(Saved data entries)

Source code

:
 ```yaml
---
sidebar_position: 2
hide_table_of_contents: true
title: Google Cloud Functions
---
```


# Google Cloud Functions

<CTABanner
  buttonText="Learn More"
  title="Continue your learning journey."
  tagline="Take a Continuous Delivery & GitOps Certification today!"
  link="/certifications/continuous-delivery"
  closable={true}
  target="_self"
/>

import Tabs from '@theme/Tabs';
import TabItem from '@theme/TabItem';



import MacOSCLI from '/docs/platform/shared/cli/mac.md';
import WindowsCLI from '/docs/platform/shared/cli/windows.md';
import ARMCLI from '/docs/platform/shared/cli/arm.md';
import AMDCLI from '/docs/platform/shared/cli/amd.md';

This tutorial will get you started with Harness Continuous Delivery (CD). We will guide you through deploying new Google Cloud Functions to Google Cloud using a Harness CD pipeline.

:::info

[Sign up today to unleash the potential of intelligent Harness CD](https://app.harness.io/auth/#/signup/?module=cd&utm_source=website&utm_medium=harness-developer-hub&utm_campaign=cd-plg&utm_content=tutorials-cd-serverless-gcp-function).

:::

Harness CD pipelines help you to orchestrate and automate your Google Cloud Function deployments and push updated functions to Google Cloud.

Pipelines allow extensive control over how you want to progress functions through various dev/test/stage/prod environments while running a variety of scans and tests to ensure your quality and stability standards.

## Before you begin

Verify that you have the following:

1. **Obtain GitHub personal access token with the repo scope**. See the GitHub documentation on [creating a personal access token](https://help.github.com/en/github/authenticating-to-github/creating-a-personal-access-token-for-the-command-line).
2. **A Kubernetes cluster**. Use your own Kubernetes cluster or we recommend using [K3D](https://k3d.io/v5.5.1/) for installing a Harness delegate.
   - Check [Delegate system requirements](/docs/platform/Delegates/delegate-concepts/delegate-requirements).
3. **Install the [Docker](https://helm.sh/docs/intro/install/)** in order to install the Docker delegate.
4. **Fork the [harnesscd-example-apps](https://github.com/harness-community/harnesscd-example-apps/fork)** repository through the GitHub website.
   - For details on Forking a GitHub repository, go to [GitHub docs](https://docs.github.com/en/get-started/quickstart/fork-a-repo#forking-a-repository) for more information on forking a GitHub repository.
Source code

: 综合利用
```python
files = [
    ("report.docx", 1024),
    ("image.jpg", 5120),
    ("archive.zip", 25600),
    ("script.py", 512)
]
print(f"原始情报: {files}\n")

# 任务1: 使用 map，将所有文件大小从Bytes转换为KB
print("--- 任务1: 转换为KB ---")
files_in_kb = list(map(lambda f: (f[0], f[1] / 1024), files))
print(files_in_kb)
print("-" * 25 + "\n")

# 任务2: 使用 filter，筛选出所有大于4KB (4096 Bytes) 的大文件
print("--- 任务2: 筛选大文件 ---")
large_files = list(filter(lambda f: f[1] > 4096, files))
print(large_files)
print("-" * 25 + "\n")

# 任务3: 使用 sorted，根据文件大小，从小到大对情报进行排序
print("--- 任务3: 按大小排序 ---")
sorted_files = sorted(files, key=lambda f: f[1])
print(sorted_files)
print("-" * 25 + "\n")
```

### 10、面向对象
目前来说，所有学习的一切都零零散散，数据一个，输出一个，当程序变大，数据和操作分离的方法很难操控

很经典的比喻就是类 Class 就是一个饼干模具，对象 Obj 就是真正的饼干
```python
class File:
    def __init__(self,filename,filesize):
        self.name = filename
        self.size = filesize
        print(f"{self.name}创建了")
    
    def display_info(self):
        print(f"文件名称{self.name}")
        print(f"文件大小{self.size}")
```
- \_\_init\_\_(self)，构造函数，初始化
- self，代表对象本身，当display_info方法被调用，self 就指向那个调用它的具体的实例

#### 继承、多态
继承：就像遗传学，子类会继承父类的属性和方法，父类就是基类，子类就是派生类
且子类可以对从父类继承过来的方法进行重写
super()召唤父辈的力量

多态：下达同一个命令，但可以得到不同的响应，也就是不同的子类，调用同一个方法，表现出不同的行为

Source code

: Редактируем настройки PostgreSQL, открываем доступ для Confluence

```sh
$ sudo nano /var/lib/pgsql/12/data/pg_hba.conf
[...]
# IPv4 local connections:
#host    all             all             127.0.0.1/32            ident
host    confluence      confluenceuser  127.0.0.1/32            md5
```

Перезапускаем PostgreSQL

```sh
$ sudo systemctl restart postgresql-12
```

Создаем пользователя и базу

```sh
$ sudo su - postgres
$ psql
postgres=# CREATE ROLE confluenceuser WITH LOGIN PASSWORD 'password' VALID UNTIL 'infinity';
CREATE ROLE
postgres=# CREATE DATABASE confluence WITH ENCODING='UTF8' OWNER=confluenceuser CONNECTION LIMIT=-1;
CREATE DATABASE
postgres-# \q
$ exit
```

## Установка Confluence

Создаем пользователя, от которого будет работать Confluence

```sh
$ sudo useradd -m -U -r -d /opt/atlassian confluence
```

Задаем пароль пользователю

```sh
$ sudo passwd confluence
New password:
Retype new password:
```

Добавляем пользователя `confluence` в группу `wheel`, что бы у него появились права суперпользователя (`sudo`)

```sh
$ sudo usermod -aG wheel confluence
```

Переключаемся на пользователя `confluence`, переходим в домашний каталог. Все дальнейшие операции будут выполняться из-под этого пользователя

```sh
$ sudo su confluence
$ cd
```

[About this task]: Retype the records above from the very first line down to the line with "a Continuous Delivery", keeping both of those lines. Include nothing beyond them.

[Response for this exercise]:
Source code

:
 ```yaml
---
sidebar_position: 2
hide_table_of_contents: true
title: Google Cloud Functions
---
```


# Google Cloud Functions

<CTABanner
  buttonText="Learn More"
  title="Continue your learning journey."
  tagline="Take a Continuous Delivery & GitOps Certification today!"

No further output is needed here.